In compiling their story, the authors have ranged widely over sources that include out-of-way records of mining in Perak, archives, and oral tradition obtained from the elderly in the Mandailing homeland as well as in Perak. But the centerpiece of this social history is the collection of Jawi Malay letters and other documents accumulated by Rajah Bilah, that are unique of their kind. These are known as the ‘Penghulu Papers’ and are lodged in the Rumah Besar built at Papan by Rajah Bilah. Ostensibly a residence, the Rumah Besar was built to serve the Mandailing community as a place of assembly and celebration. Although changing economic circumstances dispersed the Mandailings from Papan later in the nineteenth century, the Rumah Besar and nearby mosque still stand.

It would be interesting to know whose hand actually wrote the more personal of these Malay documents. The Mandailing leaders seem to have been literate (in some instances, residence at Mecca had made them learned in Islam). Government officials, including penghulu, had clerks whose task it was to write leters. But one can visualize discussion between correspondent and scribe, perhaps a professional ‘Malay writer’, as to what should be said. The letters, even brief official missives, open with the conventional ‘compliments’ of a religious nature, and the wrieter of the letter defines his status, usually subordinate, by the use of the terms such as ‘anakanda’ (child) for himself and ‘kakanda’ (elder) of the addressee. Rajah Bilah is usually stled ‘Engku’ (Your Highness). If the letter seeks some help from him, the approach to the subject is, as convention requires oblique, and sometimes veiled in periphrasis. It is a style that reflects the conventional courtesies of the time.

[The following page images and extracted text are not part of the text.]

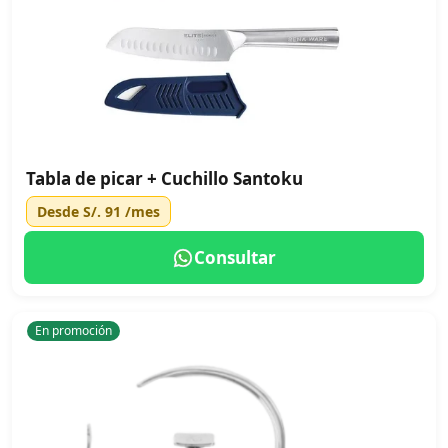
Tabla de picar + Cuchillo Santoku
Desde
S/. 91
/mes
Consultar
En promoción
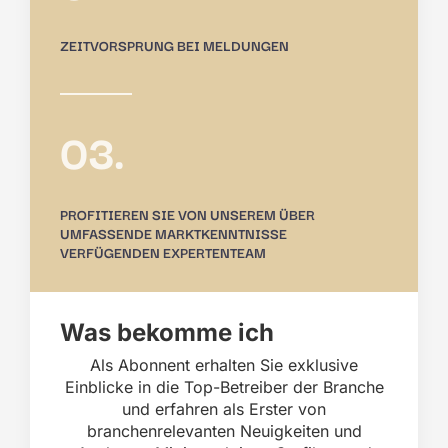
ZEITVORSPRUNG BEI MELDUNGEN
03.
PROFITIEREN SIE VON UNSEREM ÜBER
UMFASSENDE MARKTKENNTNISSE
VERFÜGENDEN EXPERTENTEAM
Was bekomme ich
Als Abonnent erhalten Sie exklusive
Einblicke in die Top-Betreiber der Branche
und erfahren als Erster von
branchenrelevanten Neuigkeiten und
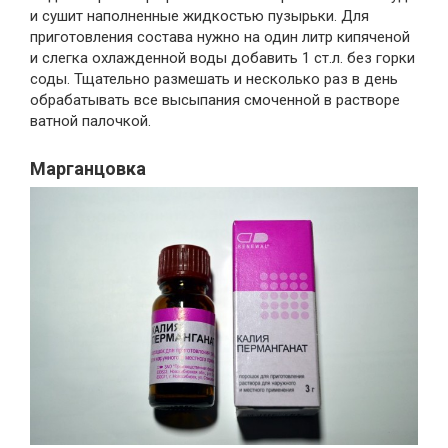
и сушит наполненные жидкостью пузырьки. Для
приготовления состава нужно на один литр кипяченой
и слегка охлажденной воды добавить 1 ст.л. без горки
соды. Тщательно размешать и несколько раз в день
обрабатывать все высыпания смоченной в растворе
ватной палочкой.
Марганцовка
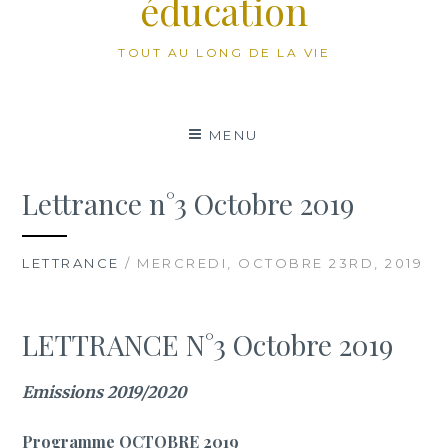
éducation
TOUT AU LONG DE LA VIE
MENU
Lettrance n°3 Octobre 2019
LETTRANCE
/ MERCREDI, OCTOBRE 23RD, 2019
LETTRANCE N°3 Octobre 2019
Emissions 2019/2020
Programme
OCTOBRE 2019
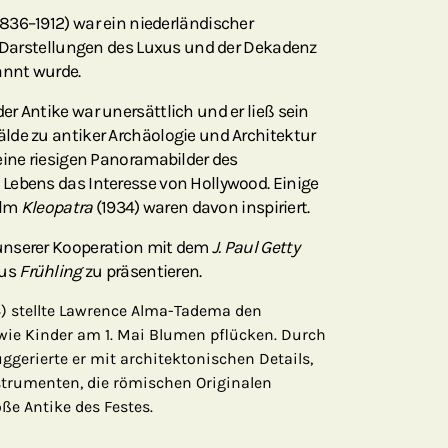
836–1912) war ein niederländischer
e Darstellungen des Luxus und der Dekadenz
nnt wurde.
r Antike war unersättlich und er ließ sein
lde zu antiker Archäologie und Architektur
eine riesigen Panoramabilder des
Lebens das Interesse von Hollywood. Einige
ilm
Kleopatra
(1934) waren davon inspiriert.
unserer Kooperation mit dem
J. Paul Getty
aus
Frühling
zu präsentieren.
4) stellte Lawrence Alma-Tadema den
 wie Kinder am 1. Mai Blumen pflücken. Durch
gerierte er mit architektonischen Details,
strumenten, die römischen Originalen
ße Antike des Festes.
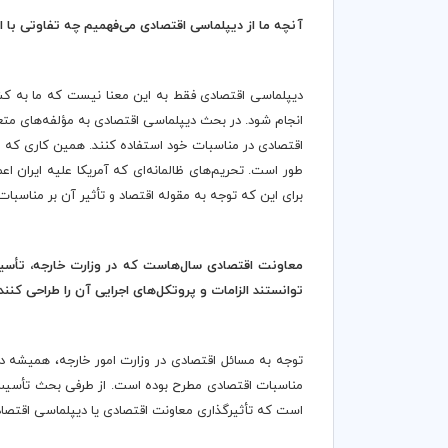
آنچه ما از دیپلماسی اقتصادی می‌فهمیم چه تفاوتی با ای
دیپلماسی اقتصادی فقط به این معنا نیست که ما به کشور
انجام شود. در بحث دیپلماسی اقتصادی به مؤلفه‌های متعدد
اقتصادی در مناسبات خود استفاده کنند. همین کاری که ما
طور است. تحریم‌های ظالمانه‌ای که آمریکا علیه ایران اع
برای این که توجه به مقوله اقتصاد و تأثیر آن بر مناسب
معاونت اقتصادی سال‌هاست که در وزارت خارجه، تأسیس
توانستند الزامات و پروتکل
های اجرایی آن را طراحی کنند
توجه به مسائل اقتصادی در وزارت امور خارجه، همیشه دغد
مناسبات اقتصادی مطرح بوده است. از طرفی بحث تأسیس مع
است که تأثیرگذاری معاونت اقتصادی یا دیپلماسی اقتصادی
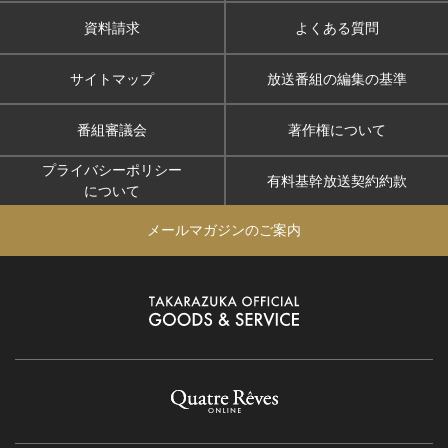
資料請求
よくある質問
サイトマップ
放送番組の編集の基準
番組審議会
著作権について
プライバシーポリシー
有料基幹放送契約約款
について
メールマガジンのご案内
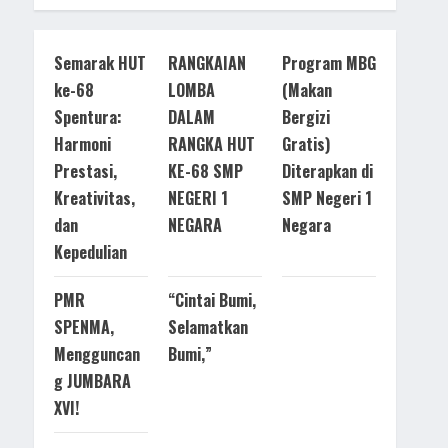
Semarak HUT
RANGKAIAN
Program MBG
ke-68
LOMBA
(Makan
Spentura:
DALAM
Bergizi
Harmoni
RANGKA HUT
Gratis)
Prestasi,
KE-68 SMP
Diterapkan di
Kreativitas,
NEGERI 1
SMP Negeri 1
dan
NEGARA
Negara
Kepedulian
PMR
“Cintai Bumi,
SPENMA,
Selamatkan
Mengguncan
Bumi,”
g JUMBARA
XVI!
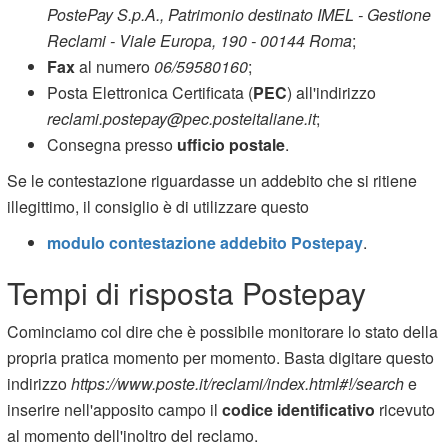
PostePay S.p.A., Patrimonio destinato IMEL - Gestione
Reclami - Viale Europa, 190 - 00144 Roma
;
Fax
al numero
06/59580160
;
Posta Elettronica Certificata (
PEC
) all'indirizzo
reclami.postepay@pec.posteitaliane.it
;
Consegna presso
ufficio postale
.
Se le contestazione riguardasse un addebito che si ritiene
illegittimo, il consiglio è di utilizzare questo
modulo contestazione addebito Postepay
.
Tempi di risposta Postepay
Cominciamo col dire che è possibile monitorare lo stato della
propria pratica momento per momento. Basta digitare questo
indirizzo
https://www.poste.it/reclami/index.html#!/search
e
inserire nell'apposito campo il
codice identificativo
ricevuto
al momento dell'inoltro del reclamo.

The book reproduces in facsimile a considerable number of these Malay documents from the Penghulu Papers, together with English translations that are literal rather than colloquial but give the flavour of the original. Many are letters written to Rajah Bilah by the British officials with whom he worked. Others are letters from business associates, including some Chinese, and yet others are family communications on personal matters. In addition, the authors use unpublished Malay biographies, quoted in the text, notably the history of Rajah Asal and his descendants written in 1934 by Raja Haji Muhammad Ya’qub, son and successor in office of Rajah Bilah. There are also a number of photographs, some of them the particular contribution of Khoo Salma Nasution as joint author with her husband. In reading this material, the substance of which is skillfully worked into the main text, one has a vivid impression of the lives and personalities of Rajah Bilah and others. In a technical sense, this is a case study of a particular group at a specific place and time. It is also representative of the wider Malay society in the formative period of the late nineteenth century, when swords were being beaten if not into ploughshares then into parangs which cleared the land and created homesteads where there were none before.

The authors, the Toyota Foundation, which give financial support, and the Society all deserve our thanks for the publication of this excellent monograph.